▶ _PARTS OF THE EXERCISE_
A. In the customs valuation text, what transaction value does Example 1 give for the assembled unit?
B. Please arrange the lines of the records as a numbered list, beginning with the line containing "StatisticPercent (%), Forecast" and ending with the line containing "How many segments does this pie chart have?", both included, with blank lines left out.

When imported merchandise cannot be appraised on the basis of transaction value, it is appraised in accordance with the remaining methods of valuation, applied in sequential order. 19 U.S.C. § 1401a(a)(1). The alternative bases of appraisement, in order of precedence, are: the transaction value of identical or similar merchandise (19 U.S.C. § 1401a(c)); deductive value (19 U.S.C. § 1401a(d)); computed value (19 U.S.C. § 1401a(e)); and the “fallback” method (19 U.S.C. § 1401a(f)).

I. Appraisement of Assembled Merchandise under the Transaction Value Method

In the instant case, the Importer supplies foreign remanufacturers with used alternators and starters that are used to produce remanufactured auto parts. Counsel claims that although the merchandise is not imported pursuant to a sales transaction, the auto parts constitute “assembled merchandise” as defined in the CBP Regulations, and as such should be appraised according to the transaction value method.

Section 152.103(a)(3) of the CBP Regulations (19 CFR § 152.103(a)(3)) provides the following:

Assembled merchandise. The price actually paid or payable may represent an amount for the assembly of imported merchandise in which the seller has no interest other than as the assembler. The price actually paid or payable in that case will be calculated by the addition of the value of the components and required adjustments to form the basis for the transaction value.

Example 1. The importer previously has supplied an unrelated foreign assembler with fabricated components ready for assembly having a value or cost at the assembler’s plant of $1.00 per unit. The importer pays the assembler 50¢ per unit for the assembly. The transaction value for the assembled unit is $1.50.

We find that the remanufacturing operations performed by the remanufacturers are not within the scope of section 152.103(a)(3). As described in Example 1 of section 152.103(a)(3), the “assembled merchandise” provision is intended to cover the assembly of “fabricated components ready for assembly.” The instant case involves more extensive operations including the complete disassembly of the used auto parts into stators, rotors, armatures, and other parts; inspection of the parts for wear; cleaning and repair of reusable parts and replacement of worn parts; and finally the assembly the reused and replacement parts to produce remanufactured alternators and starters. Because section 152.103(a)(3) does not address such extensive processing operations, and because there is no sale for exportation to the United States, we find that the remanufactured alternators and starters may not be appraised under the transaction value method.

▶ _DATA PROVIDED_
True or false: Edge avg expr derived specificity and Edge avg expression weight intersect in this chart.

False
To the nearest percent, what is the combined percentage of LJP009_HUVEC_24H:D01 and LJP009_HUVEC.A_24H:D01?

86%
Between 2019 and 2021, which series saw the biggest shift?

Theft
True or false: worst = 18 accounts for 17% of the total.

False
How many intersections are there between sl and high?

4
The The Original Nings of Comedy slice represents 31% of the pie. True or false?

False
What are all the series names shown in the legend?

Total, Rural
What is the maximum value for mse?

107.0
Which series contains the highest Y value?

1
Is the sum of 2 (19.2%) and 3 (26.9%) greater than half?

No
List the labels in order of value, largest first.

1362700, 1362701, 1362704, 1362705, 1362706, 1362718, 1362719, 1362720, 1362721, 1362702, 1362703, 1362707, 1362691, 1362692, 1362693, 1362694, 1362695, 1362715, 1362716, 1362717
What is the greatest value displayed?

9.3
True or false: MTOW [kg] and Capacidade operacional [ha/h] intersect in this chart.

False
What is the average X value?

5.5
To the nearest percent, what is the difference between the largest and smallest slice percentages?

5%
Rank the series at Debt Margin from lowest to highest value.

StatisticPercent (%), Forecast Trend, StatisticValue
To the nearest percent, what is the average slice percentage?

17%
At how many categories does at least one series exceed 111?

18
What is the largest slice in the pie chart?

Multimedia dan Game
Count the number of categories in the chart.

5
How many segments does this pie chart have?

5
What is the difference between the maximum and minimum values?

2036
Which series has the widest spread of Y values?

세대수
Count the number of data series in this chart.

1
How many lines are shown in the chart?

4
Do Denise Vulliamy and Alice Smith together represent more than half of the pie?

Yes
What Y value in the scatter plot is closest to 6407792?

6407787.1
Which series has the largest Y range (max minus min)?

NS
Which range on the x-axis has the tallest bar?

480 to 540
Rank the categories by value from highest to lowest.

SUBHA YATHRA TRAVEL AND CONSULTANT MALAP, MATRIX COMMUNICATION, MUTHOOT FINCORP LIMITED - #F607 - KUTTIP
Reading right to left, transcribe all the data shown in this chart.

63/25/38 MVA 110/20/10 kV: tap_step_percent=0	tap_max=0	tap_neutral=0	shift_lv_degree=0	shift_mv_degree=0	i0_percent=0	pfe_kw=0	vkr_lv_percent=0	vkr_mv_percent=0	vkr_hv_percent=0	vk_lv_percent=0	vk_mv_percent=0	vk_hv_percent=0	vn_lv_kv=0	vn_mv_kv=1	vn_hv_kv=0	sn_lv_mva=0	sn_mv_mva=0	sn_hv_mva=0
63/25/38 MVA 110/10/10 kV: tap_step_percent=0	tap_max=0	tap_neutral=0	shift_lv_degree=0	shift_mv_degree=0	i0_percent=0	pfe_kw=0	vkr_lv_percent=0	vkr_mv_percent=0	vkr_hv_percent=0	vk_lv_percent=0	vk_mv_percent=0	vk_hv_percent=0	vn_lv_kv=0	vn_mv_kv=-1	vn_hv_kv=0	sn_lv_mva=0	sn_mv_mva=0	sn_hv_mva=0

▶ _NUMBERED ANSWERS_
A. $1.50 per unit.

B.
1. StatisticPercent (%), Forecast Trend, StatisticValue
2. To the nearest percent, what is the average slice percentage?
3. 17%
4. At how many categories does at least one series exceed 111?
5. 18
6. What is the largest slice in the pie chart?
7. Multimedia dan Game
8. Count the number of categories in the chart.
9. 5
10. How many segments does this pie chart have?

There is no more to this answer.